[Task item]: Copy every line of text from all of the data below, character for character. Leave the pictures out of your copy.

[Source information]:
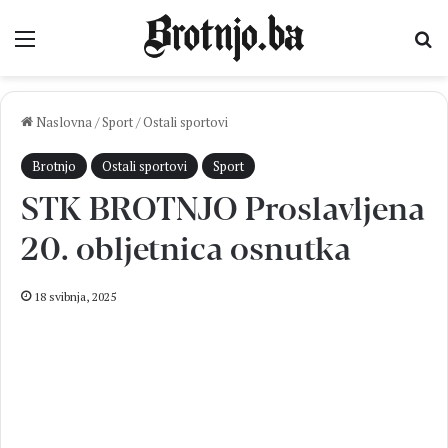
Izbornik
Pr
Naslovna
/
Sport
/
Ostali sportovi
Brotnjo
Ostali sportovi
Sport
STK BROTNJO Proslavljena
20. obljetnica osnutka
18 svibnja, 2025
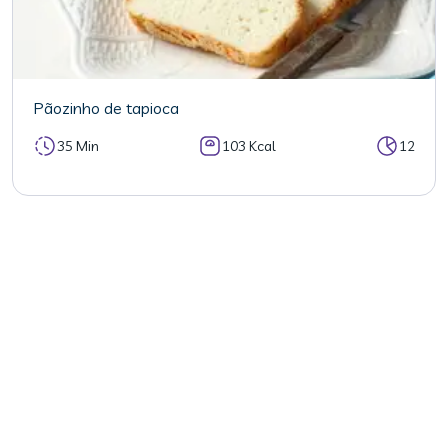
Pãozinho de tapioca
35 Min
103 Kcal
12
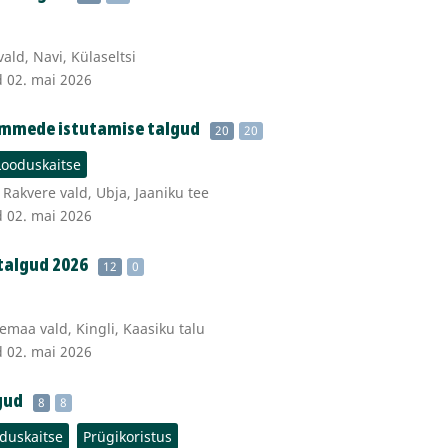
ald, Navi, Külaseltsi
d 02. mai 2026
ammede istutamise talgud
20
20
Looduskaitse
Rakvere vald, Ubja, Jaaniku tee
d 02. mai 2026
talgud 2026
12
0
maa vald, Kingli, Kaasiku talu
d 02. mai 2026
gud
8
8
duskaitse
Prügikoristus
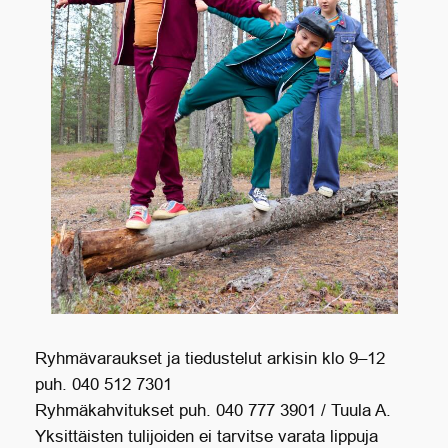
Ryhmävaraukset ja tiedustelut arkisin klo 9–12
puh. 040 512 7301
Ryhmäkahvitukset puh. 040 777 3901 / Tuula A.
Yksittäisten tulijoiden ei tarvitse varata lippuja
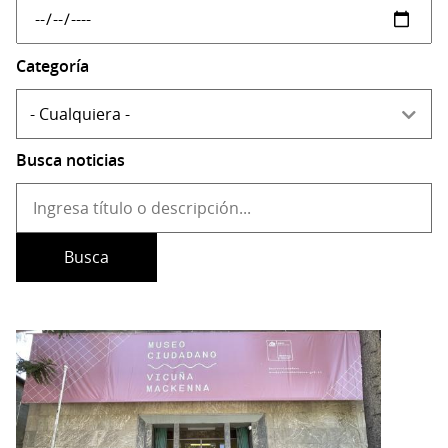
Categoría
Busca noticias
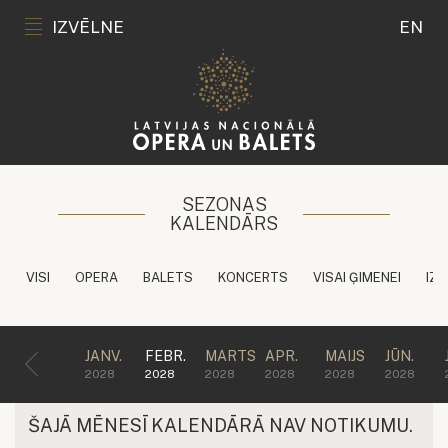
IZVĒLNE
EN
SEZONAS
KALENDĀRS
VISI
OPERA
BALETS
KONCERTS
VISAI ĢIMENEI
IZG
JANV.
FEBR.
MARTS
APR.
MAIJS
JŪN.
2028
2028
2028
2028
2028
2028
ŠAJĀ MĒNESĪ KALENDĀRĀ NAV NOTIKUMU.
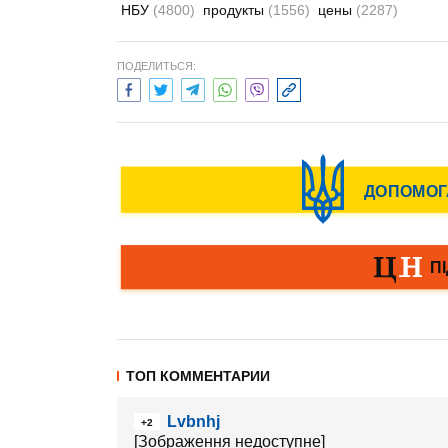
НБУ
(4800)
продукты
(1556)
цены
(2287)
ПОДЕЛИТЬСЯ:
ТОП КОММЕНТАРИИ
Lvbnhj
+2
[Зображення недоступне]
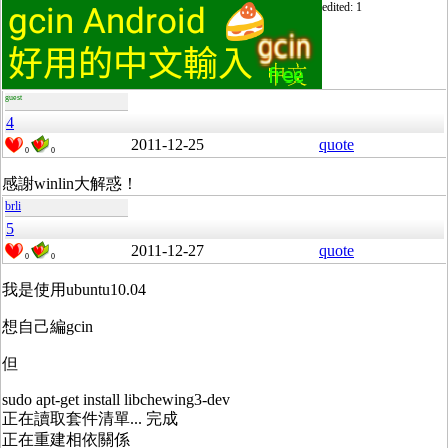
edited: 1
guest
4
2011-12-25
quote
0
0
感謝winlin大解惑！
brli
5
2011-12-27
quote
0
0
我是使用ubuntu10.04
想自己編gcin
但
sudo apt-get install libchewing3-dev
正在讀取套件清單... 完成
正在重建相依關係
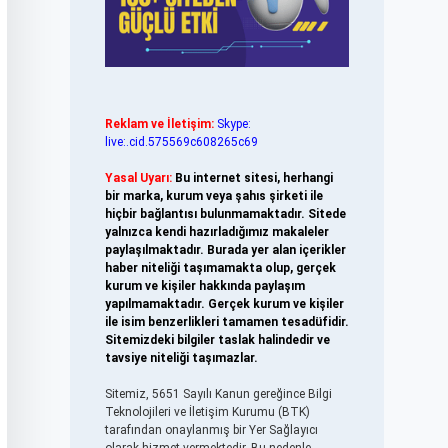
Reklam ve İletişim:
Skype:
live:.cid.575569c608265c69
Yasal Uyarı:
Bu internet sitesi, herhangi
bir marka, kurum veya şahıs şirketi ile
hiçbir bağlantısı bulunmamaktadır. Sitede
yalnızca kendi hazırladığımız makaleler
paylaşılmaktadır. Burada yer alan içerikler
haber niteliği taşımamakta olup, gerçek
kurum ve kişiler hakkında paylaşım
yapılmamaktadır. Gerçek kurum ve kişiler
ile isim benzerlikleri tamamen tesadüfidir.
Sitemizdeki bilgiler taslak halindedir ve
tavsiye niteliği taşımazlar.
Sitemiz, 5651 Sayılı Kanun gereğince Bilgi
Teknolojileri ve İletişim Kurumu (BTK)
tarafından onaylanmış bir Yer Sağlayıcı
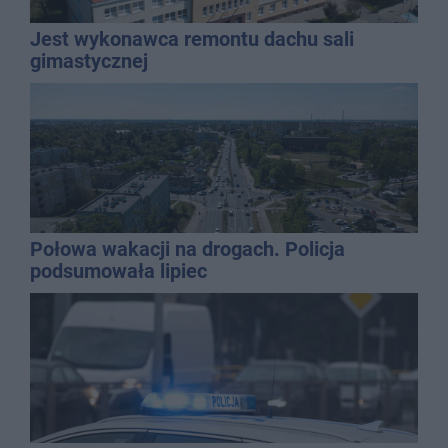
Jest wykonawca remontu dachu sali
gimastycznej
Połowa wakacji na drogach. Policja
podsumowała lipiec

[Result]:
Izbornik
Pr
Naslovna
/
Sport
/
Ostali sportovi
Brotnjo
Ostali sportovi
Sport
STK BROTNJO Proslavljena
20. obljetnica osnutka
18 svibnja, 2025
Pãozinho de tapioca
35 Min
103 Kcal
12
ald, Navi, Külaseltsi
d 02. mai 2026
ammede istutamise talgud
20
20
Looduskaitse
Rakvere vald, Ubja, Jaaniku tee
d 02. mai 2026
talgud 2026
12
0
maa vald, Kingli, Kaasiku talu
d 02. mai 2026
gud
8
8
duskaitse
Prügikoristus
Ryhmävaraukset ja tiedustelut arkisin klo 9–12
puh. 040 512 7301
Ryhmäkahvitukset puh. 040 777 3901 / Tuula A.
Yksittäisten tulijoiden ei tarvitse varata lippuja
Categoría
Busca noticias
IZVĒLNE
EN
SEZONAS
KALENDĀRS
VISI
OPERA
BALETS
KONCERTS
VISAI ĢIMENEI
IZG
JANV.
FEBR.
MARTS
APR.
MAIJS
JŪN.
2028
2028
2028
2028
2028
2028
ŠAJĀ MĒNESĪ KALENDĀRĀ NAV NOTIKUMU.
НБУ
(4800)
продукты
(1556)
цены
(2287)
ПОДЕЛИТЬСЯ:
ТОП КОММЕНТАРИИ
Lvbnhj
+2
[Зображення недоступне]
edited: 1
guest
4
2011-12-25
quote
0
0
感謝winlin大解惑！
brli
5
2011-12-27
quote
0
0
我是使用ubuntu10.04
想自己編gcin
但
sudo apt-get install libchewing3-dev
正在讀取套件清單... 完成
正在重建相依關係
Reklam ve İletişim:
Skype:
live:.cid.575569c608265c69
Yasal Uyarı:
Bu internet sitesi, herhangi
bir marka, kurum veya şahıs şirketi ile
hiçbir bağlantısı bulunmamaktadır. Sitede
yalnızca kendi hazırladığımız makaleler
paylaşılmaktadır. Burada yer alan içerikler
haber niteliği taşımamakta olup, gerçek
kurum ve kişiler hakkında paylaşım
yapılmamaktadır. Gerçek kurum ve kişiler
ile isim benzerlikleri tamamen tesadüfidir.
Sitemizdeki bilgiler taslak halindedir ve
tavsiye niteliği taşımazlar.
Sitemiz, 5651 Sayılı Kanun gereğince Bilgi
Teknolojileri ve İletişim Kurumu (BTK)
tarafından onaylanmış bir Yer Sağlayıcı
Jest wykonawca remontu dachu sali
gimastycznej
Połowa wakacji na drogach. Policja
podsumowała lipiec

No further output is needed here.